#### SELECTED EXCERPT
──────────────────────────────

2.2 Plasmid construction and transformation
According to the P. pastoris GS115 chromosome, the sequence of
PGAP (Supplementary Data 1) was synthesized and cloned
between Sac I and Bam HI restriction sites of pPIC9K,
generating the plasmid pGAP9K with PGAP. The AGL
(UniProtKB accession no. Q653V7) encoding sequence from the Oryza
sativa subsp. japonica (Rice) was synthesized with optimized codons for
heterologous expression in P. pastoris (Supplementary Data 1),
and inserted into the Eco RI site of pGAP9K with a 6-histidine tag
at the N -terminus to replace the original signal peptide of AGL
(1 - 33 amino acid residues), thus obtaining the plasmid pPIC9K-AGL.
(Fig. 1).
Figure 1
Plasmid transformations were performed according to a condensed
electroporation protocol previously described[40]. The plasmid pGAP9K-AGL was linearized withPsh AI and introduced into P. pastoris GS115 by
electroporation to facilitate integration into the host genome.
Multi-copy inserts of the transformants were selected by MD plates and
the grown clones were transferred to YPD plates containing different
concentrations of geneticin (0.5 mg/mL, 1 mg/mL, 2 mg/mL, 3 mg/mL, and 4
mg/mL) [41]. The geneticin-resistant clones were
confirmed by Polymerase Chain Reaction (PCR) amplification with pairs of
primers listed in Supplementary Table 1, and the PCR-positive clones
were selected for the consequent expression tests. As a negative
control, transformation was also performed using only the Psh AI
linearized pGAP9K vector.

──────────────────────────────

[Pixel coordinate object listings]
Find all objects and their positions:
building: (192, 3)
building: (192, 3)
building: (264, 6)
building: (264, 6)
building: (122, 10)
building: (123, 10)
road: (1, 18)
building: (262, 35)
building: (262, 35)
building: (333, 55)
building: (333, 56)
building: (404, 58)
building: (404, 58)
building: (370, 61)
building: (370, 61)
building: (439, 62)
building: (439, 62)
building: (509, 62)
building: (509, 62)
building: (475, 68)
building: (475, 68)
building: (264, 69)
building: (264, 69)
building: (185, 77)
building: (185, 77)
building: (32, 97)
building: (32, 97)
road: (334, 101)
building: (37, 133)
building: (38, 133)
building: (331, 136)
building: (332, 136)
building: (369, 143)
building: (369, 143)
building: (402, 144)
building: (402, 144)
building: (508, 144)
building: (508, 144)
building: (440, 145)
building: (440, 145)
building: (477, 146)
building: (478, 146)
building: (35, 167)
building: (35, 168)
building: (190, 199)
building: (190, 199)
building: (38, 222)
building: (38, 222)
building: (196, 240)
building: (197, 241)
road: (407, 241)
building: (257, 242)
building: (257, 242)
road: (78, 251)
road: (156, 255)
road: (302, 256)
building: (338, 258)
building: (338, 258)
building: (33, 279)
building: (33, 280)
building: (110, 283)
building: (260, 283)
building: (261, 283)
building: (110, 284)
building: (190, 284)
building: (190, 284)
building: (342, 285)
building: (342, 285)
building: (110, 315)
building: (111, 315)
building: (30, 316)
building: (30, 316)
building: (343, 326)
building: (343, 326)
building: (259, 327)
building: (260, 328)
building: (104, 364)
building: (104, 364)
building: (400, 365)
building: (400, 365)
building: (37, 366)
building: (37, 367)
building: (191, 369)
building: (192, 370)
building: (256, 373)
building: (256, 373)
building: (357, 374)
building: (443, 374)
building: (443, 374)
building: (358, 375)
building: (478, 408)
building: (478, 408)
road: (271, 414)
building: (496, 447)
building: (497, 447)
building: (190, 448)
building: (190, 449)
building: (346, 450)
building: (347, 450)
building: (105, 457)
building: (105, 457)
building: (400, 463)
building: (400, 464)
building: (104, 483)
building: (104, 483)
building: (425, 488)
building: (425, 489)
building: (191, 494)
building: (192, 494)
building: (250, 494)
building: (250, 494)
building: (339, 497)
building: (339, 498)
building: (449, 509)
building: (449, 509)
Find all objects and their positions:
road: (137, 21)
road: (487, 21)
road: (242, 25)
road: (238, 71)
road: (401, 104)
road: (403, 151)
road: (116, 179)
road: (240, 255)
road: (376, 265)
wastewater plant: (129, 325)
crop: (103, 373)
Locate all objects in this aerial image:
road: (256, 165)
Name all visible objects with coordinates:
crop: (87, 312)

──────────────────────────────

#### WORK TO COMPLETE
1. Copy the stretch of the plasmid construction text from "Multi-copy inserts of" through "linearized pGAP9K vector.", swapping "YPD plates" for "YPD agar plates".
2. Please mark each statement about the plasmid construction text as yes or no, quoting the words from it that settle the question: (a) The AGL encoding sequence came from Oryza sativa subsp. japonica. (b) The 6-histidine tag was placed at the C-terminus of AGL. (c) The negative control was a transformation with the linearized pGAP9K vector alone.
3. Summarize the plasmid construction text in two sentences.

#### SOLUTIONS FOR EACH TASK
1.
Multi-copy inserts of the transformants were selected by MD plates and
the grown clones were transferred to YPD agar plates containing different
concentrations of geneticin (0.5 mg/mL, 1 mg/mL, 2 mg/mL, 3 mg/mL, and 4
mg/mL) [41]. The geneticin-resistant clones were
confirmed by Polymerase Chain Reaction (PCR) amplification with pairs of
primers listed in Supplementary Table 1, and the PCR-positive clones
were selected for the consequent expression tests. As a negative
control, transformation was also performed using only the Psh AI
linearized pGAP9K vector.

2.
(a) Yes: "encoding sequence from the Oryza sativa subsp. japonica (Rice)"
(b) No: "a 6-histidine tag at the N -terminus"
(c) Yes: "transformation was also performed using only the Psh AI linearized pGAP9K vector"

3. A codon-optimized AGL sequence from rice was inserted into pGAP9K, a pPIC9K-based plasmid carrying the PGAP sequence, with a 6-histidine tag at the N-terminus in place of the original signal peptide. The linearized plasmid was introduced into P. pastoris GS115 by electroporation, multi-copy transformants were selected on MD plates and then on YPD plates with different geneticin concentrations and confirmed by PCR, and a transformation with the vector alone served as the negative control.